§ INFORMATION:
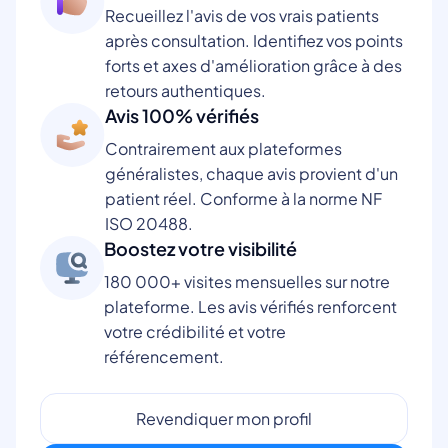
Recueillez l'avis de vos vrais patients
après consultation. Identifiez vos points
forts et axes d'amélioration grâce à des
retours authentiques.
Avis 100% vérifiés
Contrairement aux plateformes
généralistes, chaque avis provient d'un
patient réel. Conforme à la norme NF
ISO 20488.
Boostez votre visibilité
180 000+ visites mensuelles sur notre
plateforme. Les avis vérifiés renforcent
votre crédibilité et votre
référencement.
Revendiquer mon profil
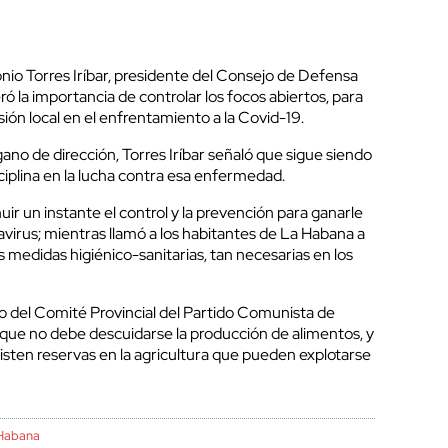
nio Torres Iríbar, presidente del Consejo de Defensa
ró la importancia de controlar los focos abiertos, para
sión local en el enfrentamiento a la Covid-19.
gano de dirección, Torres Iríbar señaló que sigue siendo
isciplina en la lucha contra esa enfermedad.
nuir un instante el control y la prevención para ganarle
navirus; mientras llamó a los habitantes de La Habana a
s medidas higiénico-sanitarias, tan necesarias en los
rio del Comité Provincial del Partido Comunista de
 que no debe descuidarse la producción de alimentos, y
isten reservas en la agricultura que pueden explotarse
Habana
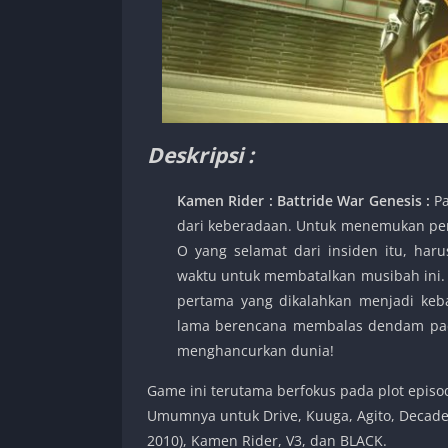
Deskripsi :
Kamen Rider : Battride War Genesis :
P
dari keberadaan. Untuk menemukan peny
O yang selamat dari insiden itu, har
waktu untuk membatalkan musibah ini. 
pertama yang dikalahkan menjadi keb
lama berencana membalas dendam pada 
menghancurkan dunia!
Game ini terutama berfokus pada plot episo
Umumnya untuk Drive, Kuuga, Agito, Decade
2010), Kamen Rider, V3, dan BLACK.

§ ASSIGNED TASK:
Please retype the entries above word for word, but only from the line containing "isciplina en la lucha contra esa enfermedad." through the last line, and without the pictures.

§ OUTPUT OF THE TASK:
isciplina en la lucha contra esa enfermedad.
nuir un instante el control y la prevención para ganarle
navirus; mientras llamó a los habitantes de La Habana a
s medidas higiénico-sanitarias, tan necesarias en los
rio del Comité Provincial del Partido Comunista de
 que no debe descuidarse la producción de alimentos, y
isten reservas en la agricultura que pueden explotarse
Habana
Deskripsi :
Kamen Rider : Battride War Genesis :
P
dari keberadaan. Untuk menemukan peny
O yang selamat dari insiden itu, har
waktu untuk membatalkan musibah ini. 
pertama yang dikalahkan menjadi keb
lama berencana membalas dendam pada 
menghancurkan dunia!
Game ini terutama berfokus pada plot episo
Umumnya untuk Drive, Kuuga, Agito, Decade
2010), Kamen Rider, V3, dan BLACK.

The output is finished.